Every year, almost systematically, the holy month of Ramadan becomes a season to test the fragility of our agricultural system. This year was no exception, as tomato prices in some markets across the Kingdom exceeded 0.60 dinars per kilogram. For those closely following the sector, this was no surprise, yet it sparked a wave of official statements that sounded much like those of previous years.
Weather as a convenient excuse
Officials were quick to offer the usual explanations: cold temperatures, crop cycle transitions, and reduced supply. These are objective realities that cannot be denied—climatic conditions did affect production, and the seasonal gap between the southern and northern Jordan Valley is a well-known agricultural fact. But the deeper question remains: why do we rediscover this gap every year only after it occurs, rather than anticipating it? With today’s monitoring tools, these conditions are predictable. So why are they not factored into production planning in advance? The truth, well understood by those in the field, is that the problem lies not in the weather but in the absence of a production management system built on reliable data and strategic planning that precedes the crisis rather than follows it.
Farmers voting with their feet
The strongest evidence of the crisis does not come from central market figures but from farmers’ decisions themselves. A farmer who planted 100 tomato units last year planted only 10 this year—or none at all—due to mounting debts, lack of financing, and years of losses when markets were flooded with produce that failed to fetch fair prices. This shift is not a whim but a clear economic message from the weakest link in the value chain: farmers are exiting because survival is no longer viable. Rising costs of fertilizers, seeds, energy, transport, and labor have squeezed profit margins to the point of disappearance. Meanwhile, multiple layers of intermediaries between farm and consumer inflate final prices without benefiting the primary producer. This exposes a structural flaw in the value chain that has gone unaddressed for decades.
A retreating state without replacement
Since the 1990s, Jordan has steadily moved toward liberalizing the agricultural sector and privatizing its institutions—a policy with economic rationale. Yet the problem is that the state withdrew without providing adequate alternatives: no accessible agricultural financing to replace input subsidies, no marketing safety net to shield farmers from seasonal price collapses, and no information platform to connect producers with markets transparently and quickly. The result is a farmer left alone against a volatile market, losing when supply is abundant and unable to benefit when prices rise because intermediaries capture the gains.

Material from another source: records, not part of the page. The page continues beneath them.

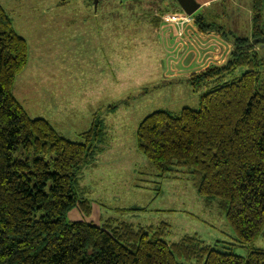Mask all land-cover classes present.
Instances as JSON below:
<instances>
[{
	"label": "trees",
	"instance_id": "1",
	"mask_svg": "<svg viewBox=\"0 0 264 264\" xmlns=\"http://www.w3.org/2000/svg\"><path fill=\"white\" fill-rule=\"evenodd\" d=\"M263 8L264 0H252L249 37L194 14L200 30L222 31L231 42L227 59L186 78L201 91L198 109H157L136 129L137 148L154 169L165 175L186 168L205 204L224 211L239 245L264 229V57L252 42L264 36ZM27 58L26 40L0 6V264H264L260 248L241 256L196 235L167 242L166 222L66 220L74 207L90 211L77 187L83 165L103 149L105 123L94 113L74 141L48 120L30 117L11 92ZM20 147L32 149L31 160L14 156ZM48 152V160L36 155Z\"/></svg>",
	"mask_w": 264,
	"mask_h": 264
},
{
	"label": "rangeland",
	"instance_id": "2",
	"mask_svg": "<svg viewBox=\"0 0 264 264\" xmlns=\"http://www.w3.org/2000/svg\"><path fill=\"white\" fill-rule=\"evenodd\" d=\"M251 3L210 0L194 14L249 37ZM0 6L27 43V62L11 87L26 113L48 120L74 141L81 140L94 113L105 123L103 149L83 165L77 187L90 211L74 207L66 220L102 225L114 219L135 226L166 222L167 242L196 235L241 256L264 250V229L239 245L224 211L215 202L205 204L186 168L160 175L136 144L137 126L150 112L198 109L201 91L186 78L225 62L232 44L222 31L200 30L194 14L166 27L162 17L179 12L172 10L179 8L175 0H100L96 9L89 0H0ZM262 18L264 28V8ZM255 48L264 57V46ZM33 155L32 149L20 147L14 156L31 160ZM36 155L48 160L52 154Z\"/></svg>",
	"mask_w": 264,
	"mask_h": 264
},
{
	"label": "water",
	"instance_id": "3",
	"mask_svg": "<svg viewBox=\"0 0 264 264\" xmlns=\"http://www.w3.org/2000/svg\"><path fill=\"white\" fill-rule=\"evenodd\" d=\"M94 9H96L99 0H91ZM179 8L187 15L194 14L199 8L200 3L197 0H175ZM252 42H259V46H264V36L254 39Z\"/></svg>",
	"mask_w": 264,
	"mask_h": 264
},
{
	"label": "built area",
	"instance_id": "4",
	"mask_svg": "<svg viewBox=\"0 0 264 264\" xmlns=\"http://www.w3.org/2000/svg\"><path fill=\"white\" fill-rule=\"evenodd\" d=\"M193 17V16H192ZM191 18V15H187L183 11L178 13H167L162 17L164 23L172 24L177 22L188 21Z\"/></svg>",
	"mask_w": 264,
	"mask_h": 264
},
{
	"label": "crops",
	"instance_id": "5",
	"mask_svg": "<svg viewBox=\"0 0 264 264\" xmlns=\"http://www.w3.org/2000/svg\"><path fill=\"white\" fill-rule=\"evenodd\" d=\"M166 1V0H165ZM210 0H201L199 3L200 5H202L203 7L207 6L209 4ZM201 7V6H200ZM173 11H181L179 8L178 9H175L173 8L172 9ZM164 24V23H163ZM166 27H171L172 25L171 24H168V23H165ZM165 28V27H164ZM163 28V29H164ZM211 32V31H210ZM214 32V31H213ZM163 39H166V38H163ZM162 41V39H161ZM229 48V47H228Z\"/></svg>",
	"mask_w": 264,
	"mask_h": 264
}]
</instances>
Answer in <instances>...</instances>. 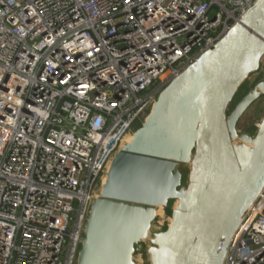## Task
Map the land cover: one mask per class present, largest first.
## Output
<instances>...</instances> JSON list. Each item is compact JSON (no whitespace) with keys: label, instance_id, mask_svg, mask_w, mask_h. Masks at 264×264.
Segmentation results:
<instances>
[{"label":"built area","instance_id":"built-area-1","mask_svg":"<svg viewBox=\"0 0 264 264\" xmlns=\"http://www.w3.org/2000/svg\"><path fill=\"white\" fill-rule=\"evenodd\" d=\"M256 1L0 0V264H75L123 138ZM224 264H264V190Z\"/></svg>","mask_w":264,"mask_h":264},{"label":"water","instance_id":"water-1","mask_svg":"<svg viewBox=\"0 0 264 264\" xmlns=\"http://www.w3.org/2000/svg\"><path fill=\"white\" fill-rule=\"evenodd\" d=\"M263 57L264 0H257L213 48L155 94L128 133L132 142L115 151L86 215L77 264H136L135 246L151 237L157 206L178 199L173 223L151 239L152 264H224L264 190V116L254 135L238 128L264 96V79L231 108ZM237 138L245 144L236 145Z\"/></svg>","mask_w":264,"mask_h":264},{"label":"rangeland","instance_id":"rangeland-1","mask_svg":"<svg viewBox=\"0 0 264 264\" xmlns=\"http://www.w3.org/2000/svg\"><path fill=\"white\" fill-rule=\"evenodd\" d=\"M260 79H264V57L261 61V65L259 70H257L256 72L252 73L249 78L243 83V85L240 87L235 100L233 101L231 108L233 110V108L235 107V105L246 95L248 94L250 91H252V89L254 88L255 84L257 81H259ZM231 110V111H232ZM264 116V96L260 97L249 109L248 111L243 115V117L241 118V121L239 122L238 128L239 130H241L242 132H247L249 134H253L255 133V129H256V123L257 121H259L260 119H262V117ZM132 134L130 133V135L127 134V137L124 141V146L126 145V140L128 139V137H132ZM244 141L241 140L240 138H237V140L235 141L236 145H244L243 144ZM188 172L190 170V166L187 168ZM101 194V182L100 180L98 181L97 185L94 186L93 190H92V198L91 201L89 202L88 206H87V213L86 215H88L92 203L94 202V199L97 198L98 196H100ZM177 203V200H175L172 203V206L175 208V204ZM172 206L168 207V208H160L161 210V214L158 215V217L156 218L155 222H154V226H153V233L151 235V237L149 239H143L141 241H139V243L135 246V252L133 254V260L136 262V264H152L151 262V255L149 252V249L151 248V246H153V243L151 242V239L154 236V233L157 232H162L165 231L171 220L172 219ZM151 233H149L150 235ZM75 264H77V259Z\"/></svg>","mask_w":264,"mask_h":264},{"label":"bare ground","instance_id":"bare-ground-1","mask_svg":"<svg viewBox=\"0 0 264 264\" xmlns=\"http://www.w3.org/2000/svg\"><path fill=\"white\" fill-rule=\"evenodd\" d=\"M126 137H127V135L123 138V140H122V146H124V141H125V139H126ZM134 139V136H132L131 138L130 137H128V139L126 140V144H128V143H130V142H132V140ZM204 140V139H203ZM244 144V143H243ZM204 144H203V141L201 142V143H199L197 146H198V151H200V153L202 152V146H203ZM111 163H112V161L109 163V166H108V168H110V165H111ZM192 163V162H191ZM106 181H107V176L106 177H104V179H103V184H105L106 183ZM181 205V200L180 199H178L177 200V203L175 204V210L176 211H178L179 209V206ZM160 208H163V206H157V208H156V213H157V215H160L162 212H161V210H160ZM171 220V222H170V224H172L173 223V218L172 219H170ZM151 232V231H150Z\"/></svg>","mask_w":264,"mask_h":264}]
</instances>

Ramadan as a mirror, not a cause
The fluctuations in vegetable prices during Ramadan are not isolated seasonal phenomena but rather a mirror reflecting chronic structural weaknesses: poor strategic planning, fragile supply chains vulnerable to climatic or seasonal shocks, and marketing distortions that consistently leave farmers as the weakest party. With climate change trends continuing—and all indicators confirm this—the seasonal shortage of vegetables will recur and deepen in the coming years.
What is needed?
It is not enough to issue statements and reassure the public that prices will soon stabilize. What is required is a genuine restructuring of the system: investing in scientific research to develop crop varieties resilient to cold and heat waves, building a planning framework based on accurate data that translates into clear guidance for farmers on what to plant, where, and when. This must be complemented by activating contract farming between producers and institutional buyers, reducing intermediary layers, and strengthening agricultural financing as an investment in food security rather than a social handout.
As long as our agricultural “strategy” for Ramadan remains limited to waiting for crop cycles to shift and urging patience, tomatoes will continue to challenge us each season—and we will continue to offer the same excuses.